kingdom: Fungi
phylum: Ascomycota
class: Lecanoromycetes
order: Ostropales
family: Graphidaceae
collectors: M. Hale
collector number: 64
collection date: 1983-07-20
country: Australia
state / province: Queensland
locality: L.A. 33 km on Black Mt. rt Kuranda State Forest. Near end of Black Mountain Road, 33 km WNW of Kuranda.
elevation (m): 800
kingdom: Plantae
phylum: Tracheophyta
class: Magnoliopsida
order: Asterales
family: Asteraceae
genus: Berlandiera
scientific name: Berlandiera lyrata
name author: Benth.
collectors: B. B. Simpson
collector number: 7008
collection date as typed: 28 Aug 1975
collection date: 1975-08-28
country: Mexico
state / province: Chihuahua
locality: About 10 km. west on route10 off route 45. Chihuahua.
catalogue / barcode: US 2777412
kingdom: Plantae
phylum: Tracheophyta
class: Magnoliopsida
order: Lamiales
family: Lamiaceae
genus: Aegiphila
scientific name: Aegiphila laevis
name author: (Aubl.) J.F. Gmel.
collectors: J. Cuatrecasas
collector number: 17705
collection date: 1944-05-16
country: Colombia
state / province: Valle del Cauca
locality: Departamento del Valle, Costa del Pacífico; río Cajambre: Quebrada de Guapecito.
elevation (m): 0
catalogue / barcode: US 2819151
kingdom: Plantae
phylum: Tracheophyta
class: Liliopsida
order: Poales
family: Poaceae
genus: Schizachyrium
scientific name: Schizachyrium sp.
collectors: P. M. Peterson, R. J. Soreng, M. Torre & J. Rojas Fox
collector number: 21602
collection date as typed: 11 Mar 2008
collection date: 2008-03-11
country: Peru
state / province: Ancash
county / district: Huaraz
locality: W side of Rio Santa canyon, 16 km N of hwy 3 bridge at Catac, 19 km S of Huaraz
=-=-=-=-=
:: Given task ::
Convert all of the lines above into a Markdown table with the columns Row and Line. Number each row, and leave out any blank lines.

:: Result of the task ::
| Row | Line |
|---|---|
| 1 | kingdom: Fungi |
| 2 | phylum: Ascomycota |
| 3 | class: Lecanoromycetes |
| 4 | order: Ostropales |
| 5 | family: Graphidaceae |
| 6 | collectors: M. Hale |
| 7 | collector number: 64 |
| 8 | collection date: 1983-07-20 |
| 9 | country: Australia |
| 10 | state / province: Queensland |
| 11 | locality: L.A. 33 km on Black Mt. rt Kuranda State Forest. Near end of Black Mountain Road, 33 km WNW of Kuranda. |
| 12 | elevation (m): 800 |
| 13 | kingdom: Plantae |
| 14 | phylum: Tracheophyta |
| 15 | class: Magnoliopsida |
| 16 | order: Asterales |
| 17 | family: Asteraceae |
| 18 | genus: Berlandiera |
| 19 | scientific name: Berlandiera lyrata |
| 20 | name author: Benth. |
| 21 | collectors: B. B. Simpson |
| 22 | collector number: 7008 |
| 23 | collection date as typed: 28 Aug 1975 |
| 24 | collection date: 1975-08-28 |
| 25 | country: Mexico |
| 26 | state / province: Chihuahua |
| 27 | locality: About 10 km. west on route10 off route 45. Chihuahua. |
| 28 | catalogue / barcode: US 2777412 |
| 29 | kingdom: Plantae |
| 30 | phylum: Tracheophyta |
| 31 | class: Magnoliopsida |
| 32 | order: Lamiales |
| 33 | family: Lamiaceae |
| 34 | genus: Aegiphila |
| 35 | scientific name: Aegiphila laevis |
| 36 | name author: (Aubl.) J.F. Gmel. |
| 37 | collectors: J. Cuatrecasas |
| 38 | collector number: 17705 |
| 39 | collection date: 1944-05-16 |
| 40 | country: Colombia |
| 41 | state / province: Valle del Cauca |
| 42 | locality: Departamento del Valle, Costa del Pacífico; río Cajambre: Quebrada de Guapecito. |
| 43 | elevation (m): 0 |
| 44 | catalogue / barcode: US 2819151 |
| 45 | kingdom: Plantae |
| 46 | phylum: Tracheophyta |
| 47 | class: Liliopsida |
| 48 | order: Poales |
| 49 | family: Poaceae |
| 50 | genus: Schizachyrium |
| 51 | scientific name: Schizachyrium sp. |
| 52 | collectors: P. M. Peterson, R. J. Soreng, M. Torre & J. Rojas Fox |
| 53 | collector number: 21602 |
| 54 | collection date as typed: 11 Mar 2008 |
| 55 | collection date: 2008-03-11 |
| 56 | country: Peru |
| 57 | state / province: Ancash |
| 58 | county / district: Huaraz |
| 59 | locality: W side of Rio Santa canyon, 16 km N of hwy 3 bridge at Catac, 19 km S of Huaraz |